Polly stopped herself. This was ridiculous. ‘I don’t
want
to discuss politics with you!’

‘OK, OK. Whatever you say, Polly.’

A silence descended. Polly was getting impatient with Jack’s enigmatic visit, but she did not want him to go and he did not seem anxious to explain himself, so there was very little she could do.

‘So what do you do on your “council” then?’ Jack asked and Polly did not like his slightly patronizing tone.

‘I’m with the office of equal opportunities.’

Jack sniffed and his patronizing tone became slightly more marked.

‘What? You mean it’s your job to make sure there’s a suitable quota of disabled black Chinese sodomites getting paid out of public funds?’

‘Yes, that’s exactly what I do,’ Polly snapped sarcastically. ‘You’re incredibly intuitive, Jack. I had no idea you were such an expert on local government.’

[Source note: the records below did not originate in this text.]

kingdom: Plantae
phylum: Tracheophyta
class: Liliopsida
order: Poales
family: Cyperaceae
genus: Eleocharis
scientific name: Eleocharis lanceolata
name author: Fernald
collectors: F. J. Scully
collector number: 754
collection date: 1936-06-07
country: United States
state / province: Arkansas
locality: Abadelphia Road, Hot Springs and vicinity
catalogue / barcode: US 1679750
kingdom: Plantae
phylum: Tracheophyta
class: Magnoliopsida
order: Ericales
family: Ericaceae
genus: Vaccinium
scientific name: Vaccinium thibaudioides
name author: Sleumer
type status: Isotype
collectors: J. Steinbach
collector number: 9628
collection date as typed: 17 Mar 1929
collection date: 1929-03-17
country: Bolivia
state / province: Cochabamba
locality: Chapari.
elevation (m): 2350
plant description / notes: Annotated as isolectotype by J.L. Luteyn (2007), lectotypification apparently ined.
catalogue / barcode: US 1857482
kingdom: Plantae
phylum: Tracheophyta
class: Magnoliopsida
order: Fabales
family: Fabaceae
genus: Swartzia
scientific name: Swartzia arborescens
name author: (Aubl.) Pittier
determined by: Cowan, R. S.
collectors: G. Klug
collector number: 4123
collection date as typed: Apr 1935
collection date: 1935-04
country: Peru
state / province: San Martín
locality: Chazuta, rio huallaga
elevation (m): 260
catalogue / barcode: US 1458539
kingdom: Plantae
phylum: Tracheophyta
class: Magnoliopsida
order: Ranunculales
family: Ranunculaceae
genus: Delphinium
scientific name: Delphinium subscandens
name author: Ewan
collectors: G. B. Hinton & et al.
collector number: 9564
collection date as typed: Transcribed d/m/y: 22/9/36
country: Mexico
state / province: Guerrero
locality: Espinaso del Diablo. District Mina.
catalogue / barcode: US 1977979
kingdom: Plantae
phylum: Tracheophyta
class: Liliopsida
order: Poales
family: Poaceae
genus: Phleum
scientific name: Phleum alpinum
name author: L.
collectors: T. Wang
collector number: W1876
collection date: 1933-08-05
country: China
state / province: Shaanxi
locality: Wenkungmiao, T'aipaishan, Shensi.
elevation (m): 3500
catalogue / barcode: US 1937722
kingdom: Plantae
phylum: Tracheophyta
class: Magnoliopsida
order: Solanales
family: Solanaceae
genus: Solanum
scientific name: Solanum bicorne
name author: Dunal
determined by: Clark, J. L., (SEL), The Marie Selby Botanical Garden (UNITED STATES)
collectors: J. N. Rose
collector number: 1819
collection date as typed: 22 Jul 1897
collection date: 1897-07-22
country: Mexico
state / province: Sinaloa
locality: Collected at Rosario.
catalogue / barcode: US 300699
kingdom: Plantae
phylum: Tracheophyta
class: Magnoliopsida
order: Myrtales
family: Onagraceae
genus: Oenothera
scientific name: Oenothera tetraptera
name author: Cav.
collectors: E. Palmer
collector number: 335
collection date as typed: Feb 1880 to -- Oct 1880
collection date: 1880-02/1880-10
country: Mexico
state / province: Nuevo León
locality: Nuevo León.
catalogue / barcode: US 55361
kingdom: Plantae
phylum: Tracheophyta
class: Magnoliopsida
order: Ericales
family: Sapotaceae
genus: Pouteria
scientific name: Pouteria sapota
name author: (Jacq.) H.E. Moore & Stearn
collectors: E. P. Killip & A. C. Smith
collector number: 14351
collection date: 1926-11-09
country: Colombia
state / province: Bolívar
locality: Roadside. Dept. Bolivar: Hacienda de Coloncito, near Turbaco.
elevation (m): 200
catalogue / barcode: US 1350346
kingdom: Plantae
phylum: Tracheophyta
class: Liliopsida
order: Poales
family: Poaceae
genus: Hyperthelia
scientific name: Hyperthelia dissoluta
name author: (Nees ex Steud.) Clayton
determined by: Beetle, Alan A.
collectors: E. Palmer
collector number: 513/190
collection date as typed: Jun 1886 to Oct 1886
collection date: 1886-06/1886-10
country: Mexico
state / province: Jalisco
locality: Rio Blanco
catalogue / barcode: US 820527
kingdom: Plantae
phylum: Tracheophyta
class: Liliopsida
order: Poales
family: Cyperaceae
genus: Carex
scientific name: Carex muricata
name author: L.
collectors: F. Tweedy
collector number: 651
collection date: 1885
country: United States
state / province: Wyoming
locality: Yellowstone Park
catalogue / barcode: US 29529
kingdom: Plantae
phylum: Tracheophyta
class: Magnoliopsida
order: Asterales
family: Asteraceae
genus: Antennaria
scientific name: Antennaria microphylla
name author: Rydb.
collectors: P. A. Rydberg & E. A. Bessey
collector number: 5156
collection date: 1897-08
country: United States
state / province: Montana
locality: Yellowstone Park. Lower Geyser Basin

‘We have people like you in the army,’ Jack said, and now it almost sounded as if he was sneering. ‘Checking out that we have enough women in combat training. Homosexuals, too, that’s coming. A queer quota. Can you believe that?’

Polly enquired if this offended Jack, and he replied that it damn well did offend him.

‘You think that makes me a fascist, right?’ he added.

The atmosphere between them, having been definitely warming up, was now becoming chilly.

‘Well, I certainly think it makes you a bit of a dickhead.’

Jack went over to the kitchen table and grabbed the bottles.

‘Have another drink, babe,’ he said, ‘and let me tell you something.’